Het feit dat Neste juist gegroeid is, bewijst dat de Nieuwe Duurzaamheid een bedrijf niet afremt, maar juist goed doet. Een doorslaggevende factor is dat investeerders dit nu ook inzien.

Investeerders zien duurzaamheid als een indicatie dat een bedrijf op lange termijn succesvol zal zijn.

Dit komt allemaal door een nieuwe bron die makkelijker te verkrijgen is dan ooit: data.

Data is misschien wel de nieuwe olie. Het heeft geleid tot veranderingen die doorslaggevend kunnen zijn op het gebied van duurzaamheid. Datasets staan nog in de kinderschoenen, maar er vallen nu al een aantal nieuwe inzichten op.

Uit een studie van Hermes Investment Management uit 2017 blijkt dat bedrijven met de zwakste prestaties op het gebied van milieu, maatschappij en ondernemingsbestuur (ESG) de neiging hebben om ook met de breedste kredietverliezen te moeten handelen. Dit lijkt een sterke indicator te zijn dat beleggers nu inzien dat een duurzame bedrijfsfocus de blootstelling van een onderneming aan risico’s vermindert. Daarom zijn beleggers eerder bereid om hen schuldkapitaal te geven tegen lagere kosten.
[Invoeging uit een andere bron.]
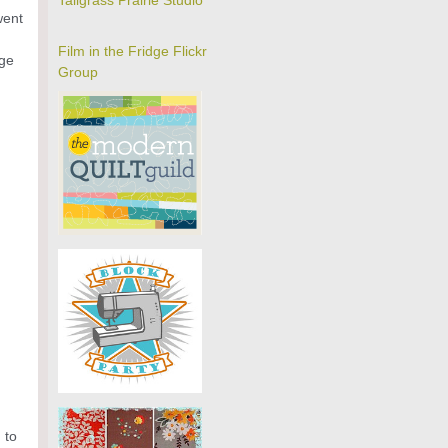
Tallgrass Prairie Studio
went
Film in the Fridge Flickr
age
Group
 to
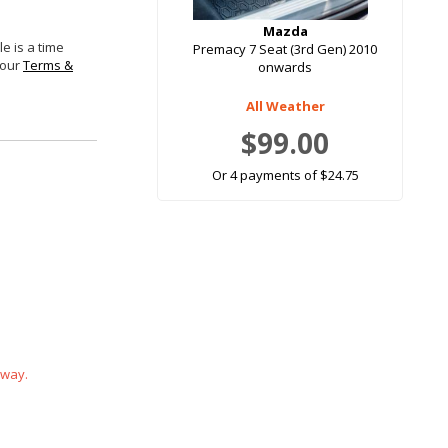
Mazda
e is a time
Premacy 7 Seat (3rd Gen) 2010
 our
Terms &
onwards
All Weather
$99.00
Or 4 payments of $24.75
 way.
Uit een ander onderzoek over 2013-2017 bleek dat de koerswinst vaak het gevolg is van de uitgifte van groene obligaties en dat een beter rendement van de activa en de ESG-metrische outperformance ook meer langetermijnbeleggers aantrekt.

BlackRock's onderzoek heeft aangetoond dat ESG-gerichte beleggingsindices consistent het rendement van standaardtegenhangers evenaren of overtreffen, te midden van vergelijkbare druk of volatiliteit. ESG-portefeuilles laten ook tekenen zien waaruit blijkt dat ze beter bestand zijn tegen marktdalingen, mede door de grotere kracht die uitgaat van hun duurzame strategieën.

Er lijkt ook een verband te ontstaan tussen duurzaamheidsreferenties en betere prestaties op andere gebieden binnen een bedrijf.

 
Radicale transparantie

Beleggers in aandelen houden op nieuwe manieren bij welke investeringen in maatschappelijk verantwoorde bedrijven het meest opleveren. Toby Heaps en Lars Peter Lindfors wijzen allebei op het belang van grondig onderzoek. “We moedigen radicale transparantie aan”, zegt Heaps. “Bedrijven zoals Neste zijn volledig transparant geweest. Zelfs toen ze net begonnen aan hun transformatie en palmolie moesten gebruiken, waren ze daar transparant over.”

Wij moedigen radicale transparantie aan. En bedrijven zoals Neste zijn volledig transparant geweest.

Het publiek en investeerders worden gewapend met “feiten, geen claims”. Zo kunnen ze geïnformeerd beslissingen maken. Dit is volgens Lindfors de kern van de Nieuwe Duurzaamheid.

“Omdat we iets nieuws doen, krijgen we meer kritiek van NGO’s dan grote oliebedrijven”, zegt hij. “Maar het is het waard. Mensen moeten je kunnen vertrouwen."

Dat is precies de les die we hieruit kunnen trekken. Als De Nieuwe Duurzaamheid iets is, is het de visie die Heaps en Lindfors delen, waarin blijkt dat economische doelen niet tegenover duurzame of maatschappelijk verantwoorde doelen hoeven te staan, maar dat ze elkaar juist kunnen versterken.

De tijd van "business is business" zijn misschien voorbij. De dagen van "succesvolle duurzame bedrijfsvoering" staan op het punt om te beginnen.